> [Work to complete]: Render every line of the data below as a Markdown table with the columns "Line No." and "Text", skipping blank lines. Leave the pictures out of the table.

┌──

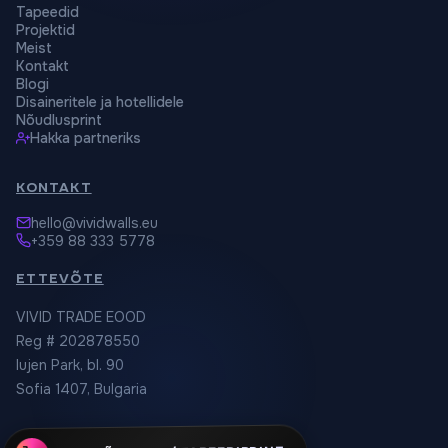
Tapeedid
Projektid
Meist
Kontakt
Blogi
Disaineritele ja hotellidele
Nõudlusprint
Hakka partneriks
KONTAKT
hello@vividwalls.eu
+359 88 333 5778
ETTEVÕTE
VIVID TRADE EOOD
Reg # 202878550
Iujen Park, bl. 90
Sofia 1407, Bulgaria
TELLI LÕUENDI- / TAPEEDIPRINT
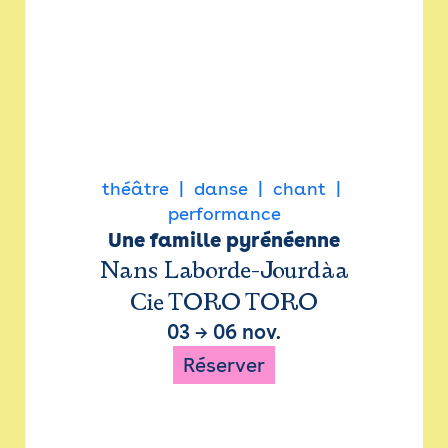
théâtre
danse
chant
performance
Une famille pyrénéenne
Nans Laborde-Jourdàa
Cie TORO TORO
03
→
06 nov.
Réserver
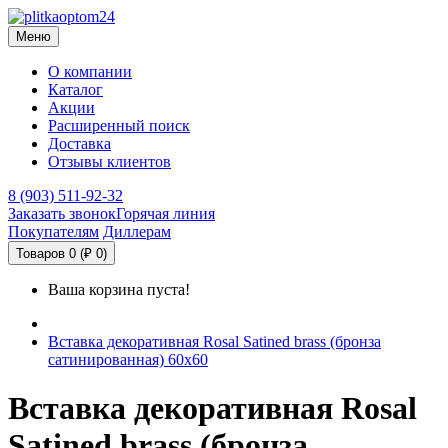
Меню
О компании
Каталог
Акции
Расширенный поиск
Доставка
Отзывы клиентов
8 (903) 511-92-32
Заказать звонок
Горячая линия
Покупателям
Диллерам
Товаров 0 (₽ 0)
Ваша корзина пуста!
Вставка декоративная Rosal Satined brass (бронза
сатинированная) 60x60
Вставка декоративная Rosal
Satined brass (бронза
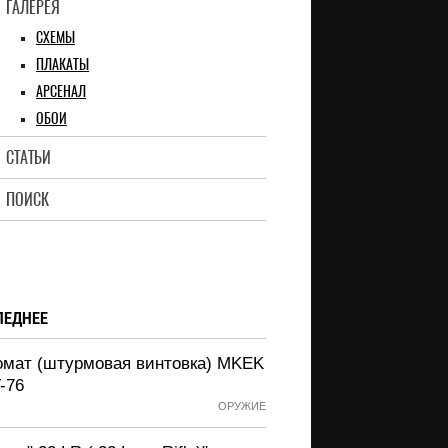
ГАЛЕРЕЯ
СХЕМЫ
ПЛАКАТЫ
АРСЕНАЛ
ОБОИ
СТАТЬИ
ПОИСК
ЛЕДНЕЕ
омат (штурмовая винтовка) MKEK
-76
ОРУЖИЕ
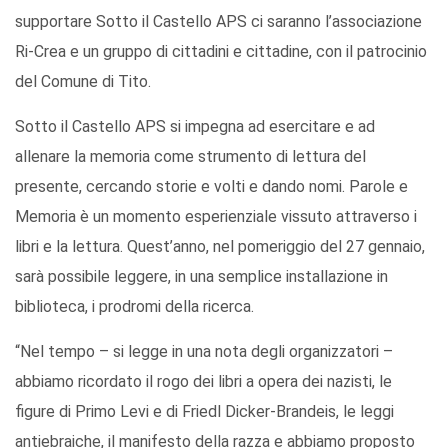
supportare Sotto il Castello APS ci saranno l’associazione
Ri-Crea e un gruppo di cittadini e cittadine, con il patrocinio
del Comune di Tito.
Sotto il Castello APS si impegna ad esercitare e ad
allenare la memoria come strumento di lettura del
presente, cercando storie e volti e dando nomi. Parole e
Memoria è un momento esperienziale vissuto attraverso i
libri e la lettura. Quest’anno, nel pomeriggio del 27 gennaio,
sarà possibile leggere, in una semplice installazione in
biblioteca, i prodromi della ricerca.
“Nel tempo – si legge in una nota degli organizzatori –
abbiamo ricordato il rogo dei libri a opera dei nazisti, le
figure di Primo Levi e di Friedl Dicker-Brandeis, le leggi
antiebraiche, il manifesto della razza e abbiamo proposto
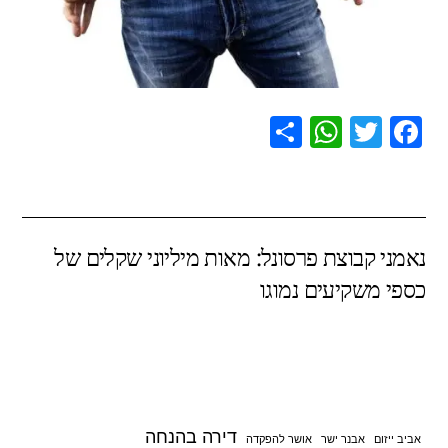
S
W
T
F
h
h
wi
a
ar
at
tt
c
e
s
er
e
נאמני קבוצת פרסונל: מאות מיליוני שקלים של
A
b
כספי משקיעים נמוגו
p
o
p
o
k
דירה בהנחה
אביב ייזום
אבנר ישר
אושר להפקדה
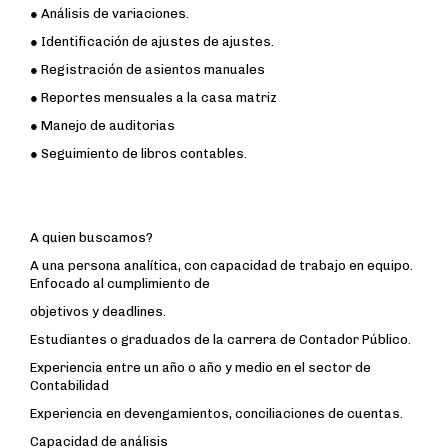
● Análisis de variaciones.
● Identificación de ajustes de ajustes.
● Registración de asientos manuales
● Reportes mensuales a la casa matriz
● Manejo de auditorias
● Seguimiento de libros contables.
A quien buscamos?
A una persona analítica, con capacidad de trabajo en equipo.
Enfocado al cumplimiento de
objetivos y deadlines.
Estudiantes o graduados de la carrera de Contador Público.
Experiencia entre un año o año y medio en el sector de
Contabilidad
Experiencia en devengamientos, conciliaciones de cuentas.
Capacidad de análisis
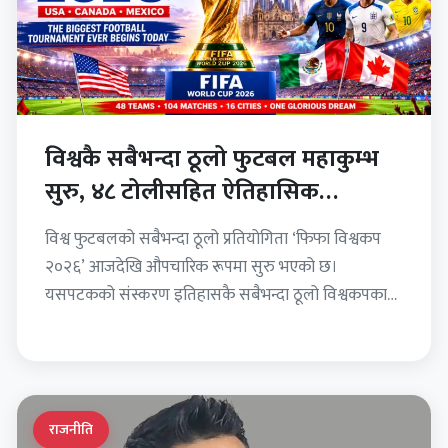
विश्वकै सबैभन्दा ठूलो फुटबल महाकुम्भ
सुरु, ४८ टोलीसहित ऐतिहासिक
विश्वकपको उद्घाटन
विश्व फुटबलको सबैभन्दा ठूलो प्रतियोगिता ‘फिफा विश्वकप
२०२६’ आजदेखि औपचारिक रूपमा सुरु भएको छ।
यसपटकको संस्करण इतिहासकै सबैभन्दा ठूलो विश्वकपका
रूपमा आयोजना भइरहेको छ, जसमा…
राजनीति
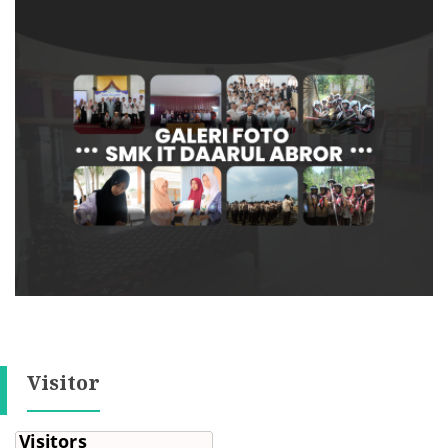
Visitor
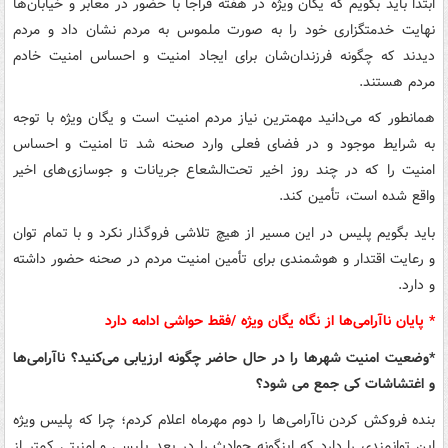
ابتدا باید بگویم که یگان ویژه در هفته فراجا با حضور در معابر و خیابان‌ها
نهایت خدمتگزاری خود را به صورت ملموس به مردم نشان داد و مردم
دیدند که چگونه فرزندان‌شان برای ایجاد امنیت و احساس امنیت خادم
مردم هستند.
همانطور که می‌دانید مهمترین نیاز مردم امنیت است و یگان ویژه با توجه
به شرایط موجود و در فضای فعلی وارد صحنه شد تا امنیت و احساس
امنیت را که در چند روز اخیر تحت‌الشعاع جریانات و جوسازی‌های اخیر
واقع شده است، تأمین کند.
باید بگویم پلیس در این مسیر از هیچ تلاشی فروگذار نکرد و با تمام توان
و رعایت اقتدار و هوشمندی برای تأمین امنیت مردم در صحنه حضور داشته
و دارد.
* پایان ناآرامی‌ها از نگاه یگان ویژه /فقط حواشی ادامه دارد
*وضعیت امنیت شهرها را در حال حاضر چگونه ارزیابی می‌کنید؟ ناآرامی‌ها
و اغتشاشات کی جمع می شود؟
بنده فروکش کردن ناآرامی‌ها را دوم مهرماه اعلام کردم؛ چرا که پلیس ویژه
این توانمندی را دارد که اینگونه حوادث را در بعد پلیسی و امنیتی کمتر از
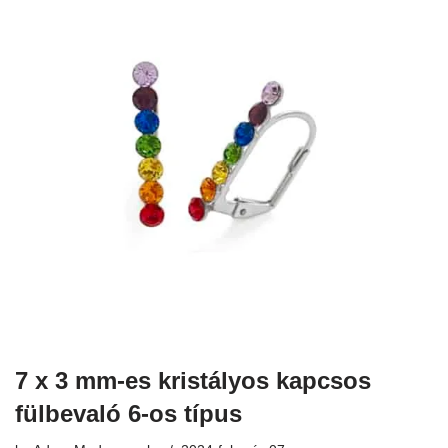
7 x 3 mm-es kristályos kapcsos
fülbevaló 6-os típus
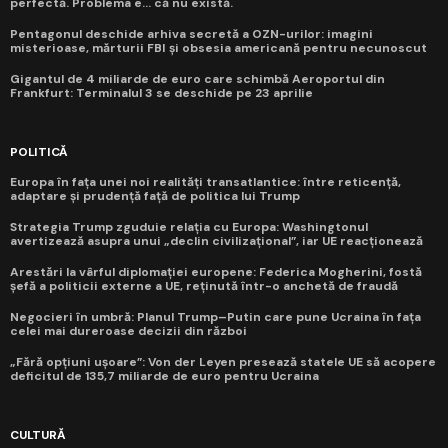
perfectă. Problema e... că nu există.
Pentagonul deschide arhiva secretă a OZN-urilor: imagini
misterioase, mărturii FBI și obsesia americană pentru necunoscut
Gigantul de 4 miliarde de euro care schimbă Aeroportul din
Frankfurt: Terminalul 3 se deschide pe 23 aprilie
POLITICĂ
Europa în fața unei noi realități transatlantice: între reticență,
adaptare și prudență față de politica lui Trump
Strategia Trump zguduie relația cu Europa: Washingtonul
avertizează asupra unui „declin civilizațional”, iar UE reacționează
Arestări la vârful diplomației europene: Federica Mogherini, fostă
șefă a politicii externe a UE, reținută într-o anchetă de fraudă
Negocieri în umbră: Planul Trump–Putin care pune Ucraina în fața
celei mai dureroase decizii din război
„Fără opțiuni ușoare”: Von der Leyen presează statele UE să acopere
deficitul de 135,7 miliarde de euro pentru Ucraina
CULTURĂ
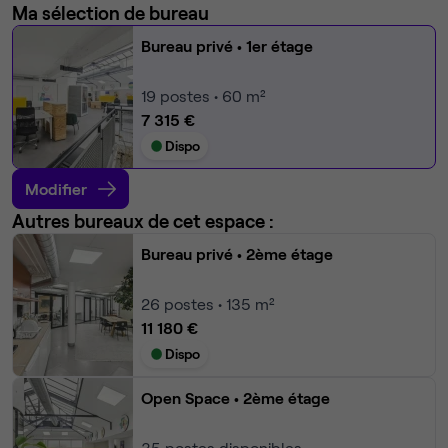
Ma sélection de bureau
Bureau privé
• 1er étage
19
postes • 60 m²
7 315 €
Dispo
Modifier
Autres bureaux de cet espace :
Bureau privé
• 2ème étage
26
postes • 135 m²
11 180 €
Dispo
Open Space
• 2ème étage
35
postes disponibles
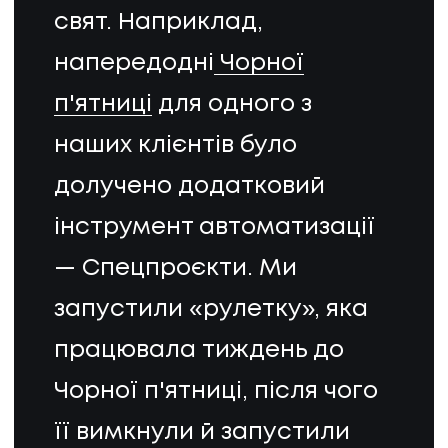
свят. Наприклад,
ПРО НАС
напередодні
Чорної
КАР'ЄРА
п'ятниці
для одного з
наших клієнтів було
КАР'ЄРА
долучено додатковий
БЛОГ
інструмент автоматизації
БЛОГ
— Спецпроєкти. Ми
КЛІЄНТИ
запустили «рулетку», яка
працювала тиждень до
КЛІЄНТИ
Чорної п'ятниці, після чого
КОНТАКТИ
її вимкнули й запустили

└──

> [Completed exercise]:
| Line No. | Text |
|---|---|
| 1 | Tapeedid |
| 2 | Projektid |
| 3 | Meist |
| 4 | Kontakt |
| 5 | Blogi |
| 6 | Disaineritele ja hotellidele |
| 7 | Nõudlusprint |
| 8 | Hakka partneriks |
| 9 | KONTAKT |
| 10 | hello@vividwalls.eu |
| 11 | +359 88 333 5778 |
| 12 | ETTEVÕTE |
| 13 | VIVID TRADE EOOD |
| 14 | Reg # 202878550 |
| 15 | Iujen Park, bl. 90 |
| 16 | Sofia 1407, Bulgaria |
| 17 | TELLI LÕUENDI- / TAPEEDIPRINT |
| 18 | théâtre |
| 19 | danse |
| 20 | chant |
| 21 | performance |
| 22 | Une famille pyrénéenne |
| 23 | Nans Laborde-Jourdàa |
| 24 | Cie TORO TORO |
| 25 | 03 |
| 26 | → |
| 27 | 06 nov. |
| 28 | Réserver |
| 29 | Меню |
| 30 | О компании |
| 31 | Каталог |
| 32 | Акции |
| 33 | Расширенный поиск |
| 34 | Доставка |
| 35 | Отзывы клиентов |
| 36 | 8 (903) 511-92-32 |
| 37 | Заказать звонок |
| 38 | Горячая линия |
| 39 | Покупателям |
| 40 | Диллерам |
| 41 | Товаров 0 (₽ 0) |
| 42 | Ваша корзина пуста! |
| 43 | Вставка декоративная Rosal Satined brass (бронза |
| 44 | сатинированная) 60x60 |
| 45 | Вставка декоративная Rosal |
| 46 | Satined brass (бронза |
| 47 | ГАЛЕРЕЯ |
| 48 | СХЕМЫ |
| 49 | ПЛАКАТЫ |
| 50 | АРСЕНАЛ |
| 51 | ОБОИ |
| 52 | СТАТЬИ |
| 53 | ПОИСК |
| 54 | ЛЕДНЕЕ |
| 55 | омат (штурмовая винтовка) MKEK |
| 56 | -76 |
| 57 | ОРУЖИЕ |
| 58 | supportare Sotto il Castello APS ci saranno l’associazione |
| 59 | Ri-Crea e un gruppo di cittadini e cittadine, con il patrocinio |
| 60 | del Comune di Tito. |
| 61 | Sotto il Castello APS si impegna ad esercitare e ad |
| 62 | allenare la memoria come strumento di lettura del |
| 63 | presente, cercando storie e volti e dando nomi. Parole e |
| 64 | Memoria è un momento esperienziale vissuto attraverso i |
| 65 | libri e la lettura. Quest’anno, nel pomeriggio del 27 gennaio, |
| 66 | sarà possibile leggere, in una semplice installazione in |
| 67 | biblioteca, i prodromi della ricerca. |
| 68 | “Nel tempo – si legge in una nota degli organizzatori – |
| 69 | abbiamo ricordato il rogo dei libri a opera dei nazisti, le |
| 70 | figure di Primo Levi e di Friedl Dicker-Brandeis, le leggi |
| 71 | antiebraiche, il manifesto della razza e abbiamo proposto |
| 72 | S |
| 73 | W |
| 74 | T |
| 75 | F |
| 76 | h |
| 77 | h |
| 78 | wi |
| 79 | a |
| 80 | ar |
| 81 | at |
| 82 | tt |
| 83 | c |
| 84 | e |
| 85 | s |
| 86 | er |
| 87 | e |
| 88 | נאמני קבוצת פרסונל: מאות מיליוני שקלים של |
| 89 | A |
| 90 | b |
| 91 | כספי משקיעים נמוגו |
| 92 | p |
| 93 | o |
| 94 | p |
| 95 | o |
| 96 | k |
| 97 | דירה בהנחה |
| 98 | אביב ייזום |
| 99 | אבנר ישר |
| 100 | אושר להפקדה |
| 101 | ● Análisis de variaciones. |
| 102 | ● Identificación de ajustes de ajustes. |
| 103 | ● Registración de asientos manuales |
| 104 | ● Reportes mensuales a la casa matriz |
| 105 | ● Manejo de auditorias |
| 106 | ● Seguimiento de libros contables. |
| 107 | A quien buscamos? |
| 108 | A una persona analítica, con capacidad de trabajo en equipo. |
| 109 | Enfocado al cumplimiento de |
| 110 | objetivos y deadlines. |
| 111 | Estudiantes o graduados de la carrera de Contador Público. |
| 112 | Experiencia entre un año o año y medio en el sector de |
| 113 | Contabilidad |
| 114 | Experiencia en devengamientos, conciliaciones de cuentas. |
| 115 | Capacidad de análisis |
| 116 | विश्वकै सबैभन्दा ठूलो फुटबल महाकुम्भ |
| 117 | सुरु, ४८ टोलीसहित ऐतिहासिक |
| 118 | विश्वकपको उद्घाटन |
| 119 | विश्व फुटबलको सबैभन्दा ठूलो प्रतियोगिता ‘फिफा विश्वकप |
| 120 | २०२६’ आजदेखि औपचारिक रूपमा सुरु भएको छ। |
| 121 | यसपटकको संस्करण इतिहासकै सबैभन्दा ठूलो विश्वकपका |
| 122 | रूपमा आयोजना भइरहेको छ, जसमा… |
| 123 | राजनीति |
| 124 | Visitor |
| 125 | ابتدا باید بگویم که یگان ویژه در هفته فراجا با حضور در معابر و خیابان‌ها |
| 126 | نهایت خدمتگزاری خود را به صورت ملموس به مردم نشان داد و مردم |
| 127 | دیدند که چگونه فرزندان‌شان برای ایجاد امنیت و احساس امنیت خادم |
| 128 | مردم هستند. |
| 129 | همانطور که می‌دانید مهمترین نیاز مردم امنیت است و یگان ویژه با توجه |
| 130 | به شرایط موجود و در فضای فعلی وارد صحنه شد تا امنیت و احساس |
| 131 | امنیت را که در چند روز اخیر تحت‌الشعاع جریانات و جوسازی‌های اخیر |
| 132 | واقع شده است، تأمین کند. |
| 133 | باید بگویم پلیس در این مسیر از هیچ تلاشی فروگذار نکرد و با تمام توان |
| 134 | و رعایت اقتدار و هوشمندی برای تأمین امنیت مردم در صحنه حضور داشته |
| 135 | و دارد. |
| 136 | * پایان ناآرامی‌ها از نگاه یگان ویژه /فقط حواشی ادامه دارد |
| 137 | *وضعیت امنیت شهرها را در حال حاضر چگونه ارزیابی می‌کنید؟ ناآرامی‌ها |
| 138 | و اغتشاشات کی جمع می شود؟ |
| 139 | بنده فروکش کردن ناآرامی‌ها را دوم مهرماه اعلام کردم؛ چرا که پلیس ویژه |
| 140 | این توانمندی را دارد که اینگونه حوادث را در بعد پلیسی و امنیتی کمتر از |
| 141 | 7 x 3 mm-es kristályos kapcsos |
| 142 | fülbevaló 6-os típus |
| 143 | perfectă. Problema e... că nu există. |
| 144 | Pentagonul deschide arhiva secretă a OZN-urilor: imagini |
| 145 | misterioase, mărturii FBI și obsesia americană pentru necunoscut |
| 146 | Gigantul de 4 miliarde de euro care schimbă Aeroportul din |
| 147 | Frankfurt: Terminalul 3 se deschide pe 23 aprilie |
| 148 | POLITICĂ |
| 149 | Europa în fața unei noi realități transatlantice: între reticență, |
| 150 | adaptare și prudență față de politica lui Trump |
| 151 | Strategia Trump zguduie relația cu Europa: Washingtonul |
| 152 | avertizează asupra unui „declin civilizațional”, iar UE reacționează |
| 153 | Arestări la vârful diplomației europene: Federica Mogherini, fostă |
| 154 | șefă a politicii externe a UE, reținută într-o anchetă de fraudă |
| 155 | Negocieri în umbră: Planul Trump–Putin care pune Ucraina în fața |
| 156 | celei mai dureroase decizii din război |
| 157 | „Fără opțiuni ușoare”: Von der Leyen presează statele UE să acopere |
| 158 | deficitul de 135,7 miliarde de euro pentru Ucraina |
| 159 | CULTURĂ |
| 160 | Ma sélection de bureau |
| 161 | Bureau privé |
| 162 | • 1er étage |
| 163 | 19 |
| 164 | postes • 60 m² |
| 165 | 7 315 € |
| 166 | Dispo |
| 167 | Modifier |
| 168 | Autres bureaux de cet espace : |
| 169 | Bureau privé |
| 170 | • 2ème étage |
| 171 | 26 |
| 172 | postes • 135 m² |
| 173 | 11 180 € |
| 174 | Dispo |
| 175 | Open Space |
| 176 | • 2ème étage |
| 177 | 35 |
| 178 | postes disponibles |
| 179 | свят. Наприклад, |
| 180 | ПРО НАС |
| 181 | напередодні |
| 182 | Чорної |
| 183 | КАР'ЄРА |
| 184 | п'ятниці |
| 185 | для одного з |
| 186 | наших клієнтів було |
| 187 | КАР'ЄРА |
| 188 | долучено додатковий |
| 189 | БЛОГ |
| 190 | інструмент автоматизації |
| 191 | БЛОГ |
| 192 | — Спецпроєкти. Ми |
| 193 | КЛІЄНТИ |
| 194 | запустили «рулетку», яка |
| 195 | працювала тиждень до |
| 196 | КЛІЄНТИ |
| 197 | Чорної п'ятниці, після чого |
| 198 | КОНТАКТИ |
| 199 | її вимкнули й запустили |